The Chair sums-up with:

1. The desire of intermediate bridge companies to bring institutional investors in EM regions
2. The need for an Economic Development Plan (meaningful and far reaching)
3. Such Plans must endure across political and business cycles.
4. The possible lead of the airline industry in Sustainable Development and Use.



To End -

A general interpretation of 'Building Brazil' by investment-auto-motives...

Brazil's own osmosis of its innate value systems has through its history been 'bi-polar'. The very different influences of the obviously Latin and erratic Portuguese in the early years  of 17th/18th century trading, then partially countered by the far more puritanical German and Japanese immigrants in the 19th century; whilst the British trading influence was fluctuational in the period, with both long-termist projects and 'get-rich quick' efforts. By the early 20th century the Americans were the driving force with a similar 'Anglo-American' mindset. The post-WW2 era saw the massive influence of Volkswagen and the Germans, then the Italians with FNM and FIAT in the 1970s.

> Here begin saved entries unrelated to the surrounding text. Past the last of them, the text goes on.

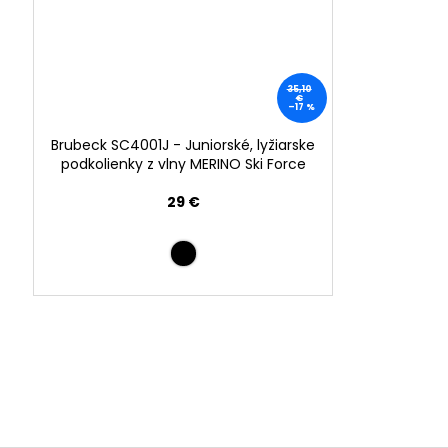
35,10
€
–17 %
Brubeck SC4001J - Juniorské, lyžiarske
podkolienky z vlny MERINO Ski Force
29 €
Buďte prvý, kto napíše príspevok k tejto položke.
PRIDAŤ KOMENTÁR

Each development era then set a mark upon the psyche of all social classes, whether that be selfishness and exploitation of the moment, or building toward a better unified future. It has been the tension between the more evident Latin and the less obvious but powerful Tuetonic, that rules the mindset of Brazil.

The very closely-knit German immigrants (of simple, Lutherian background) soon realised that to avoid innate problems and so prosper in their own way they had to quite literally separate themselves from the worst elements of Latin culture, and so quintessentially German towns like Blumenau and Pomerode were built as enclaves.

Obviously, the Latin influence over Brazil has been far greater given the mostly Portuguese roots of the establishment, but herein again in a schism between the archetypes of the old trans-Atlantic 'trader' (dealing to be 'in for the kill') and colonialist (setting out plans for the long-term). And one influence undermines the other.

To see Brazil prosper over the long-term and fulfil its potential, the Teutonic influence must return.

It was seen in the socio-economic and cultural transformation of the Sao Bernardo de Campo area when VW Fusca production imported German values, with logical rationality balancing Latin intuition and emotion.

With that marriage of mind and spirit physically manifested in the 2D 'co-axial' building-plan of Brasilia.

The future of Brazil with the digital dimension reaching up to 'the cloud'...is now 'tri-axial' and a fully 3D future maximising mind and spirit – echoed as industry and the arts with e-enablement - offers much  21st century potential.